▸ TASK STATEMENT: The records below are to be transcribed exactly from their first line to the line that has "always_ff @( posedge clk ) begin", inclusive, with every picture omitted.

::: PROVIDED RECORDS :::

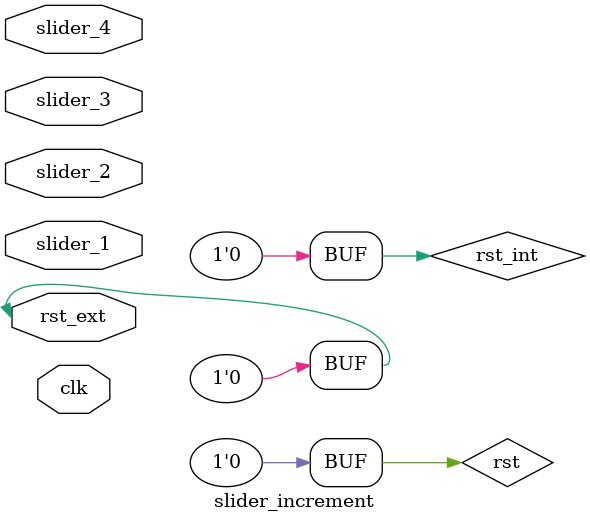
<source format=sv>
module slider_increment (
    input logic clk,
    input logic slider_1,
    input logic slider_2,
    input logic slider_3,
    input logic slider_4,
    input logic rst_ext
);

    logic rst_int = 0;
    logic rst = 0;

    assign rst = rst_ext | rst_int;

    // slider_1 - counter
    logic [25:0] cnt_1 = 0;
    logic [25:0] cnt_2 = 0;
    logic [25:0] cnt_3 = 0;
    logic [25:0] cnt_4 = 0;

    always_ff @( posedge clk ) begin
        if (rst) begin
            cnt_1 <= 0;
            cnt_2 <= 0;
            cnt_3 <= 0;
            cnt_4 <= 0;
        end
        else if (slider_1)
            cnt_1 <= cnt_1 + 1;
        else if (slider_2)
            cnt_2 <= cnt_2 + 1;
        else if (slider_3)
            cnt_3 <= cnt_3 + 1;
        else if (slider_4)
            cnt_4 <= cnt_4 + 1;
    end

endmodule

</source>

:::

▸ ANSWER BOX:
<source format=sv>
module slider_increment (
    input logic clk,
    input logic slider_1,
    input logic slider_2,
    input logic slider_3,
    input logic slider_4,
    input logic rst_ext
);

    logic rst_int = 0;
    logic rst = 0;

    assign rst = rst_ext | rst_int;

    // slider_1 - counter
    logic [25:0] cnt_1 = 0;
    logic [25:0] cnt_2 = 0;
    logic [25:0] cnt_3 = 0;
    logic [25:0] cnt_4 = 0;

    always_ff @( posedge clk ) begin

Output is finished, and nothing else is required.